Russian troops, "mercenaries," by their country's official designation, were this week killed in a firefight with US troops in Syria as the Russians, operating with units loyal to the Assad regime, attacked a base held by US, Kurdish, and opposition Arab forces (Times). Such troops, in such large numbers (hundreds, by some estimates, with assessments of casualties running over a hundred) probably represent a version of the "green men" Russia deployed in its hybrid war against Ukraine. Their deployment is deniable; their deaths require no official mourning.
Patching news.
IBM issued Spectre and Meltdown fixes for its Power servers (Infosecurity Magazine). Intel's patches continue to draw complaints (from Netflix, among others) for degradation of system performance: latency spikes of up to 8000% are reported (Computing).
Microsoft fixed fifty bugs on Tuesday, fourteen rated "critical." Many involved privilege escalation; some have been in place for a long time (Infosecurity Magazine). The widely reported "unfixable" Skype issue, by the way, was apparently patched back in October (Register). Adobe also patched, addressing thirty-nine issues in Acrobat and Reader (SANS Internet Storm Center).
Maintainers of the Bitmessage peer-to-peer communications protocol fixed a zero-day that was being exploited in the wild to access and loot Bitcoin wallets (Bleeping Computer).
Dell-EMC patched critical flaws in its VMAX Enterprise Storage System (Threatpost).
Industry notes.
Qualcomm and Broadcom renewed merger and acquisition negotiations this week. Qualcomm has said Broadcom's $145 billion offer undervalues Qualcomm (Computing). General Dynamics announced its acquisition of CSRA for $6.8 billion (Wall Street Journal). The move is viewed by industry observers as a test case for General Dynamics' M&A strategy. General Dynamics thinks so, too (Washington Business Journal). Thoma Bravo has completed its acquisition of Barracuda Networks in a deal said to be worth $1.6 billion (PE Hub).

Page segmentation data
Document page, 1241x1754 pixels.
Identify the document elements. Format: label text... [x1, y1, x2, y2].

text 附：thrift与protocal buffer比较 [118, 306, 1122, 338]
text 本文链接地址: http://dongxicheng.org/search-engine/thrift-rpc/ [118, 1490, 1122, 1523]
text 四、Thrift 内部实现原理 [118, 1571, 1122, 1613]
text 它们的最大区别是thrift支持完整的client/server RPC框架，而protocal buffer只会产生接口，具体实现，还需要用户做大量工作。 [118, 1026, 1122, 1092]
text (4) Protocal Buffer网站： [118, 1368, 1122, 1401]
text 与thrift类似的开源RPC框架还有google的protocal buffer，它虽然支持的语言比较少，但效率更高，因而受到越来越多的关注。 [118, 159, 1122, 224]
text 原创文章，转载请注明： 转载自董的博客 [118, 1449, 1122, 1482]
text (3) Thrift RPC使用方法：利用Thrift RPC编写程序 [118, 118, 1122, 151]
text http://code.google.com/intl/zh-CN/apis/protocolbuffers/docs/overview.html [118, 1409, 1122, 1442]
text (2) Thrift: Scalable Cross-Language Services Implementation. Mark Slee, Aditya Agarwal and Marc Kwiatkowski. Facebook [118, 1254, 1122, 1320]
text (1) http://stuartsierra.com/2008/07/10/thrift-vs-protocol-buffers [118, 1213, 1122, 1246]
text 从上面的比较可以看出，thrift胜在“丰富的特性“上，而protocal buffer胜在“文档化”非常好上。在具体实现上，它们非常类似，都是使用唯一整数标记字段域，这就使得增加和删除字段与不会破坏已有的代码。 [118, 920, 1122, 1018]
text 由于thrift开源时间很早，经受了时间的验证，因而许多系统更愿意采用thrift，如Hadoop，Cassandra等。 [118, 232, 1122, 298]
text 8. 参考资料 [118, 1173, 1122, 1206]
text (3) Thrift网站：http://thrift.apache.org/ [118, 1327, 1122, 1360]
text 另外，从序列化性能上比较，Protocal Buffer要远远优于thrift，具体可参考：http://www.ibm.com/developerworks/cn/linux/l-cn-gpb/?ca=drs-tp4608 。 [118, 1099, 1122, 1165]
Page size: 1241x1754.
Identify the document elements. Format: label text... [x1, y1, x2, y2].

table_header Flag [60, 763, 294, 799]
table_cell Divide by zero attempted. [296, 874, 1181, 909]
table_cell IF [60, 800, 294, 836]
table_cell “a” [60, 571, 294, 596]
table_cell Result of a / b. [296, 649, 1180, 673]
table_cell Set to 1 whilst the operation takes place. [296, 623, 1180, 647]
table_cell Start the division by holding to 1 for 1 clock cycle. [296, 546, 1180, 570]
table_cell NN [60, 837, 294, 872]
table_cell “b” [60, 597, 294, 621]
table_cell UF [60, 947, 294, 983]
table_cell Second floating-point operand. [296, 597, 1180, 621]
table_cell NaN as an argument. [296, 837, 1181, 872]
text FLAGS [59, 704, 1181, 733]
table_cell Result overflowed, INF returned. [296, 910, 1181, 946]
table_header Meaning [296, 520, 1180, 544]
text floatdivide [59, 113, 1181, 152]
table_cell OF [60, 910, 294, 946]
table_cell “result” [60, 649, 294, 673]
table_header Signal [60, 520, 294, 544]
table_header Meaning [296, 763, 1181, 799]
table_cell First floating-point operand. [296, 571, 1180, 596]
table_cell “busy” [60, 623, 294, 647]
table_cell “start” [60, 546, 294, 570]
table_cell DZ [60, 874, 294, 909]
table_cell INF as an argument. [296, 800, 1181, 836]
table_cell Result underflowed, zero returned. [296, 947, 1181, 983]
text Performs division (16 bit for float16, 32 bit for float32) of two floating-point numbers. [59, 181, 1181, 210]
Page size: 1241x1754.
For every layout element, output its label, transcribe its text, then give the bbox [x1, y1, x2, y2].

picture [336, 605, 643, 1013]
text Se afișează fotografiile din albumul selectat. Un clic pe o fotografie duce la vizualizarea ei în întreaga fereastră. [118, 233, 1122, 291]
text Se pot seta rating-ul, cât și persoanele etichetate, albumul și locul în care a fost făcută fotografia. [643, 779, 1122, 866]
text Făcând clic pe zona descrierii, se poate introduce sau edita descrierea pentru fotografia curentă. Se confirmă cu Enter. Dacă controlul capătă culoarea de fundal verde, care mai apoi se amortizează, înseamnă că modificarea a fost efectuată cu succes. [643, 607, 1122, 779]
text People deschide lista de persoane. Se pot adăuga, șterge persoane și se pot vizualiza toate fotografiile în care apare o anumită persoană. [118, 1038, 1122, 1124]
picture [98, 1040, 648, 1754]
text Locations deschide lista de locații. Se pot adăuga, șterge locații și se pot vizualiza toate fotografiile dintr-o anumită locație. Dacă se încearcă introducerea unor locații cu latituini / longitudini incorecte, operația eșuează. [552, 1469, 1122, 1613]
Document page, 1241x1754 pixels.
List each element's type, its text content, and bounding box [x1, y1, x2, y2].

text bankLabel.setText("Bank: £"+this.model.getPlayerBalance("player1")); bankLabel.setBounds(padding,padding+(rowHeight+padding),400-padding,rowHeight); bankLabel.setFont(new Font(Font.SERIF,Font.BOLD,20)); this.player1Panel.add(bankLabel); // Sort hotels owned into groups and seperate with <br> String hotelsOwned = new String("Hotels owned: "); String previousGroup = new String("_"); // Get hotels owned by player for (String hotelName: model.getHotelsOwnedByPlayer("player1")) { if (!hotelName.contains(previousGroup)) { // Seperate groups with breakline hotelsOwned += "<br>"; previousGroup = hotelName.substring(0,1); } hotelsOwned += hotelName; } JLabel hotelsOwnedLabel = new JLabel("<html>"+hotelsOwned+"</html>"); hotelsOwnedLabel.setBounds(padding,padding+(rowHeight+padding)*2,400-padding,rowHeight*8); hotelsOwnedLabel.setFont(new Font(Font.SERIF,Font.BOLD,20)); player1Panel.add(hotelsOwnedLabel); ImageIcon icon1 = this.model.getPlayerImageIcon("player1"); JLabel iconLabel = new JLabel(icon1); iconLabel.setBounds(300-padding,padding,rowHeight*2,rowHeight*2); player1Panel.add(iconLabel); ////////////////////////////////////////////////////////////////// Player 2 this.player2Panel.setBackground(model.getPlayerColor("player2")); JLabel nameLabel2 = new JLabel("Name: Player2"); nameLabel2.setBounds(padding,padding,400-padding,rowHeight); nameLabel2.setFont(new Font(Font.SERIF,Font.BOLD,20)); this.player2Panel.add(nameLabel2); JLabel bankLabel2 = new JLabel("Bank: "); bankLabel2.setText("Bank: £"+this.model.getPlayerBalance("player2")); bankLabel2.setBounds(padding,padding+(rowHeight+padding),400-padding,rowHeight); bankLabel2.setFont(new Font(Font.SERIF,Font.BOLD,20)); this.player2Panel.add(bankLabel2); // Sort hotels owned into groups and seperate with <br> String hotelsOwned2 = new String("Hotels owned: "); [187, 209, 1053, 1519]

__Action item 1__. According to the news roundup, how many bugs did Microsoft fix on Tuesday, and how many were rated critical?
__Action item 2__.
Do these statements agree with the news roundup? Answer yes or no for each, quoting the words that decide it.
(a) Thoma Bravo completed its acquisition of Barracuda Networks.
(b) Adobe's patches addressed twelve issues in Acrobat and Reader.
(c) IBM issued Spectre and Meltdown fixes for its mainframes.
__Action item 3__. Duplicate the part of the news roundup between "Microsoft fixed fifty" and "wallets (Bleeping Computer).", inclusive.

__Exercise result 1__. Microsoft fixed fifty bugs, fourteen of them rated "critical."

__Exercise result 2__.
(a) Yes: "Thoma Bravo has completed its acquisition of Barracuda Networks"
(b) No: "addressing thirty-nine issues in Acrobat and Reader"
(c) No: "IBM issued Spectre and Meltdown fixes for its Power servers"

__Exercise result 3__.
Microsoft fixed fifty bugs on Tuesday, fourteen rated "critical." Many involved privilege escalation; some have been in place for a long time (Infosecurity Magazine). The widely reported "unfixable" Skype issue, by the way, was apparently patched back in October (Register). Adobe also patched, addressing thirty-nine issues in Acrobat and Reader (SANS Internet Storm Center).
Maintainers of the Bitmessage peer-to-peer communications protocol fixed a zero-day that was being exploited in the wild to access and loot Bitcoin wallets (Bleeping Computer).